Although the calcium dose may have been sufficient, the vitamin D dose was much too low, according to Dr Heaney. “Typical osteoporotic patients today will be given 1000 to 2000 IU/day, not the 400 IU/day that was built into the WHI design (let alone 240 IU, which is what the intake amounted to, factoring in compliance).”

Walter Willet, MD, Fredrick John Stare Professor of Epidemiology and Nutrition, Harvard School of Public Health, agrees that the low dose of vitamin D used in the trial was one of its “severest limitations.”

“More recent studies, including a meta-analysis that we published last year [JAMA. 2005;293: 2257-2264], have shown that 400 IU/day is unlikely to have much benefit for fracture reduction, but that 700 to 800 IU/day does. It is likely that higher doses will add further reduction in fracture risk,” Dr Willet told IMWR.

Another limitation of the study was compliance, Dr Willet said. “Only 60% of the women were taking their assigned pills during the study, and by the end of the study, 69% were taking calcium on their own, and about one third were taking multivitamins containing vitamin D on their own. It is almost unheard of that in a trial there are more drop-ins than there are people actually taking the study preparations, but that is exactly what happened in the WHI.”

Colorectal Cancer

The second part of the study found no evidence that calcium and vitamin D supplementation helped prevent colorectal cancer. Over an average of 7 years, 322 women were diagnosed with invasive colorectal cancer. There was no significant difference between the treatment and placebo groups in number of polyps reported, cancer cases, or tumor characteristics or severity. Compliance did not make a difference.

Dr Willet notes that because of the major limitations of the WHI trial, which contradicts previous evidence that calcium/vitamin D supplementation conferred protection, “it adds little to our understanding of the health effects of calcium and vitamin D.”

Dr Heaney attributed the lack of perceived benefit in part to the “grossly inadequate” dose of vitamin D used in the study. “Recent dose calculations show that it would have taken at least 2000 IU/day to move people from the middle of the bottom quartile to the middle of the top quartile.”

The Bigger Picture

Drs Heaney, Willet, and Manson concur that supplemental vitamin D and calcium continue to be beneficial, particularly for women with inadequate calcium intake or low vitamin D status.

Improvement in bone density usually, although not always, translates into a reduced risk of fractures, especially among older women at risk for osteoporotic fractures, notes Dr Manson. “Thus, increased bone density can be viewed as a form of insurance, which should eventually pay dividends in reducing fracture risk.”

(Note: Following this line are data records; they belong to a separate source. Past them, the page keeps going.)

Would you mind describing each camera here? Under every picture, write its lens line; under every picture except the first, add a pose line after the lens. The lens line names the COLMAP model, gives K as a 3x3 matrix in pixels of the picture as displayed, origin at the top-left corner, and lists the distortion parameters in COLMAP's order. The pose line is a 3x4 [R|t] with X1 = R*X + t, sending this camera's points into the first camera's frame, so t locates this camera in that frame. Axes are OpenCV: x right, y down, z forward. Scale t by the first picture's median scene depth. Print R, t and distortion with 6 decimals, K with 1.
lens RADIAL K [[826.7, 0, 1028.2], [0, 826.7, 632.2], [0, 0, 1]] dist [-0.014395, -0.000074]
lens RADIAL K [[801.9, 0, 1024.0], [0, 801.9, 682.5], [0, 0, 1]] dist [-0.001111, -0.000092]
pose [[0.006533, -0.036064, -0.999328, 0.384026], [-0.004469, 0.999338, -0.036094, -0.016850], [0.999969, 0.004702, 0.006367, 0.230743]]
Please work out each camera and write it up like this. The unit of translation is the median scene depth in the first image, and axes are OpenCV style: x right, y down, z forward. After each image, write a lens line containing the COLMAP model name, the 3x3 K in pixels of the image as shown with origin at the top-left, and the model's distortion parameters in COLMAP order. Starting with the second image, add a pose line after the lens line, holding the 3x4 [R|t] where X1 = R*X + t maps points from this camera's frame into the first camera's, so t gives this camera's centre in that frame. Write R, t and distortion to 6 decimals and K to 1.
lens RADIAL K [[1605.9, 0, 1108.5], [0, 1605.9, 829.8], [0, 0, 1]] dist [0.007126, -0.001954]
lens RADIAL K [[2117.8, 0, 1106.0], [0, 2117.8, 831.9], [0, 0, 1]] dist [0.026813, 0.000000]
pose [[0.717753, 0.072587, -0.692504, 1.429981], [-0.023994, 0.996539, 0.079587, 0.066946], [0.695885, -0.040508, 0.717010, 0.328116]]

Supplemental calcium and vitamin D has been linked to a lower risk of several other chronic diseases, including cancer (Int J Fertil Womens Med. 2005; 50:244-249), diabetes (see page 15, this issue), hypertension (Am J Clin Nutr. 2004;80:1678S-1688S), and multiple sclerosis (Neurology. 2004;62:60-65), according to Drs Willet and Manson.

Because of other evidence indicating that most Americans have suboptimal vitamin D levels, Dr Willet suggests that most healthy adults should take 1000 IU/ day. “This is a conservative amount, and higher intakes may prove to be? better.”

The situation for calcium is more complicated, he notes, and the generally recommended intake (1200 mg/d after age 50) is probably higher than needed. “I think the United Kingdom definition of adequate intake of 700 mg/day for all persons over 19 years of age is reasonable,” Dr Willet told IMWR.